Playing the Medal Wars demo is a lot like being trapped inside a British seaside postcard. It’s an isometric sort-of shooter, in which you play an Green Army recruit seemingly single-handedly completing missions against the enemy Black Army. But with hilarious japes and comedy references throughout! Trousers fall down! There are farty noises! And ladies have boobies!
Fixing its sense of humour somewhere south of Carry On Columbus, it’s such a peculiarly anachronistic thing. If games were made on the ends of piers, this would be the result. (In fact it was made in Edinburgh, but worry not, that doesn’t make it afraid to include lots of waaaaacky Scottish stereotypes.) And as such, it becomes quite a fascinatingly odd thing to play.
Although let’s not get carried away – it’s not particularly good in any way. As a shooter it struggles with crummily putting ‘fire’ and ‘move’ on the same button without a Shift or similar to keep you on the spot, because there haven’t been decades of examples of why that’s never a good idea. It’s also fixed to very low resolutions, and then zoomed far too close in. With a fixed camera, when you’re asked to move down the screen enemies appear from below the mess of clumsy screen clutter by the time they’re stood right next to you. Shooting feels incredibly clumsy. Despite its offering headshots and “footshots”, the targeting reticule is so enormous that there’s no sense of precision. And most of all, it’s just pretty boring to shoot your way through.
But what’s impressive is its commitment to its misfiring jokes. Every time you shoot any enemy his trousers fall down. Every time. Each time you visit a shop or upgrade hut you have to click through the very same lines of dialogue.

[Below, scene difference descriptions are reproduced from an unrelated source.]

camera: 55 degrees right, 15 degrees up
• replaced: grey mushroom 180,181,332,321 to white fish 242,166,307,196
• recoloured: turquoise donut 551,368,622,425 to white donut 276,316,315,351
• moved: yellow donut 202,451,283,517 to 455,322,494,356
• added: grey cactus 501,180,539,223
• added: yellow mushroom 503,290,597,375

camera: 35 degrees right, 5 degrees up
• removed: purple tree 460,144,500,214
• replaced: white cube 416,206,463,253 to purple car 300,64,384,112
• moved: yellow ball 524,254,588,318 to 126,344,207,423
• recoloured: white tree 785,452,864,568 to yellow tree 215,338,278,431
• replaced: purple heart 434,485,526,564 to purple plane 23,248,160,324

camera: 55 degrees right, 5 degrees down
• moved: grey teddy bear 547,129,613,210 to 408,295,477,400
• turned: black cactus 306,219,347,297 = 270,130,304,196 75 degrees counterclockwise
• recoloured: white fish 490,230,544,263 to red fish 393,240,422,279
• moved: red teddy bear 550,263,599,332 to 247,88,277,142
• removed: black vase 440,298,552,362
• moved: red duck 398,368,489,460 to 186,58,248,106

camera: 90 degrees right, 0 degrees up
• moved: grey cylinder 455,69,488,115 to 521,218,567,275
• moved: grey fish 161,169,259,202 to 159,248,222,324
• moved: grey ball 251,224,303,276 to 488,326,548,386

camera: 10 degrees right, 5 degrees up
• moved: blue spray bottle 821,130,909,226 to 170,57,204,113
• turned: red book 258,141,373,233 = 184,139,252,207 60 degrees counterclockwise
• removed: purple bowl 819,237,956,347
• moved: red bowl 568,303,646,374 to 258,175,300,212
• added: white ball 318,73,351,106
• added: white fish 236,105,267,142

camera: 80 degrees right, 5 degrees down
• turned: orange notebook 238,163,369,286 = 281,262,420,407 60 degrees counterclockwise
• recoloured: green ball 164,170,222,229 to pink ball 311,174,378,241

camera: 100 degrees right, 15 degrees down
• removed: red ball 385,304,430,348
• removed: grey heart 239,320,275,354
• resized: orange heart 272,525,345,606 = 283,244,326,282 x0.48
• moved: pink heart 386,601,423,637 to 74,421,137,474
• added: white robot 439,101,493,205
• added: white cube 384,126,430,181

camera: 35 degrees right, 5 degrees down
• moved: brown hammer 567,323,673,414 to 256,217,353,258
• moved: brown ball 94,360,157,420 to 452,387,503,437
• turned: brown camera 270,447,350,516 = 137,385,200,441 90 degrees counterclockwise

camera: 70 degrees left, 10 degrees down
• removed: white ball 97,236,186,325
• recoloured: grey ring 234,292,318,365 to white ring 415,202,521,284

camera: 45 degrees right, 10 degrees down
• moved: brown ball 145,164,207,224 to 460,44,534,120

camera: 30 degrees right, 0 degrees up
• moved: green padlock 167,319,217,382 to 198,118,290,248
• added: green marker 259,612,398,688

And best of all, every time you enter the HQ tent you can be assured you’ll make the same reference to the officer’s breasts. Familiar like a stinking old jumper you left in the garden shed.
There’s a fair amount of game in the demo, although I quickly tired of it. At random points you’ll suddenly be overwhelmed by enemies who can wipe out your health very quickly, while elsewhere there’s no sense of threat at all. That all or nothing approach tends to only lead to frustration. Still though – if your constant lament is that videogames don’t remind you enough of the Russ Abbot Show, this is the one for you!